The Rent Seekers not only leech off society but they have attached themselves to both major parties. The public sector unions are the backbone of Democratic Party fundraising and operational logistics. Wall Street is a font of cash for the Republicans. Admittedly, Wall Streeters sometimes align with the Democrats when the prospects for loot seem brighter. Wall Streeters are as pragmatic as they are parasitic.

The Rent Seekers blind the major parties to their own better angels. Democrats really do have a strong case for the importance of educational outcomes and investment in critical infrastructure. Republicans really do have a case for the tonic effect of lower taxes and sound money. Democrats could work with a Republican like Dwight Eisenhower who invested public funds in highways and technology. Republicans could work with a Democrat like Jack Kennedy who cut taxes and confronted Communism. This kind of bipartisanship could be revived but for the cancerous role of the Rent Seekers.

[See a collection of political cartoons on the Democratic Party.]

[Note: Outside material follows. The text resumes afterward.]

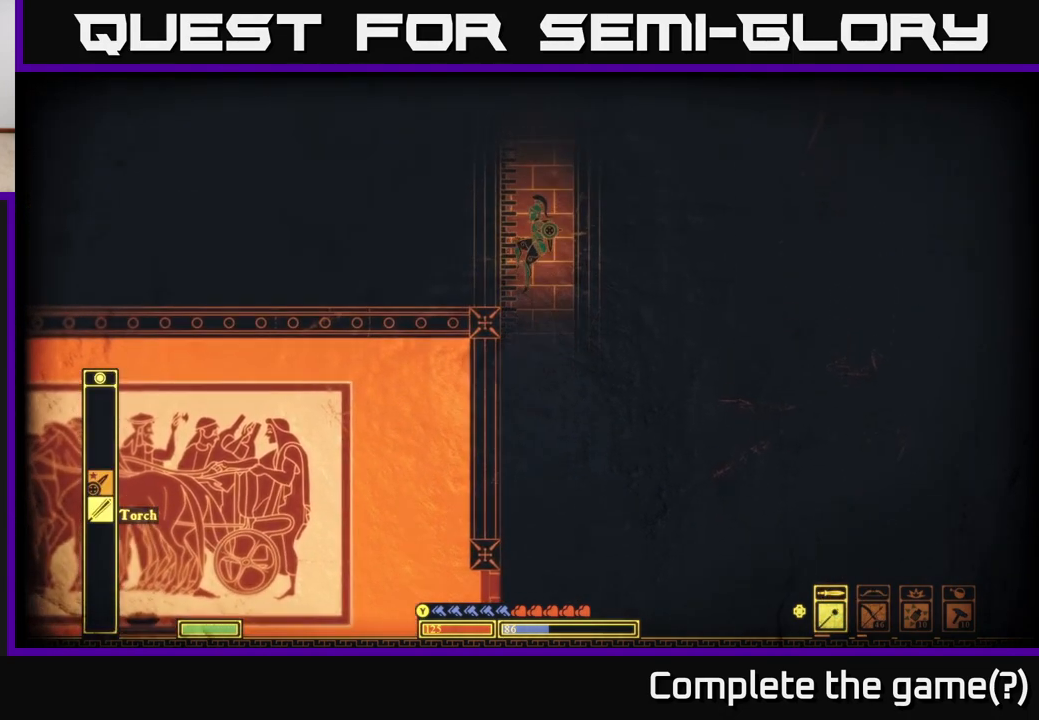
{"buttons": [], "left_stick": "up-left", "right_stick": "center", "events": [[300, "A", "down"], [483, "A", "up"]]}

To invest in education we need efficiencies that are blocked by teachers' unions who siphon off the kids' cash for their own inflated pensions, free lifetime medical insurance, and double dipping—collecting from multiple school districts after a phony "retirement" from one. To invest in infrastructure we need the kind of banks that financed the Alaska pipeline and not Jamie Dimon-style casinos engaged in "heads-I-win, tails-you-lose" bets on structured credit derivatives. The inflated pensions are great for teachers and the casino gambling is great for bankers, but they are both poison for society.

What the Rent Seekers have in common is greater than what sets them apart. This is why they are a united party despite their different affiliations. Both public sector unions and Wall Street banks thrive on government subsidies and lack of competition. A nationwide system of school vouchers would improve educational outcomes and break the teachers' union monopoly, but this is unthinkable for Democrats. Breaking up the too-big-to-fail banks and a strong Volcker Rule would increase competition in banking and force banks to find productive uses for funds, but this is unthinkable for Republicans. As each major party protects its Rent Seekers within, they destroy themselves just as the Rent Seekers destroy society.

[See a collection of political cartoons on Occupy Wall Street.]

In this world of entrenched parasites, concerned politicians like Mayor Rahm Emanuel and Rep. Ron Paul have a lot in common. Rahm Emanuel is an honest liberal who is now confronting the power of government unions in his position as mayor of Chicago. Ron Paul is an honest conservative who has continually confronted the power of big banks. They are a distinct minority within their parties and we wish them well. We need more politicians who understand that the interests of their constituents are being crowded out by the demands of the Rent Seekers.

Instead of Bowles-Simpson, what we really need is an old-fashioned sit-down of Rahm and Ron once they have purged the parasites in their parties. Now there's a meeting I'd like to attend.

Corrected on : Corrected on 12/18/2012: A previous version of this blog misspelled Rahm Emanuel’s name.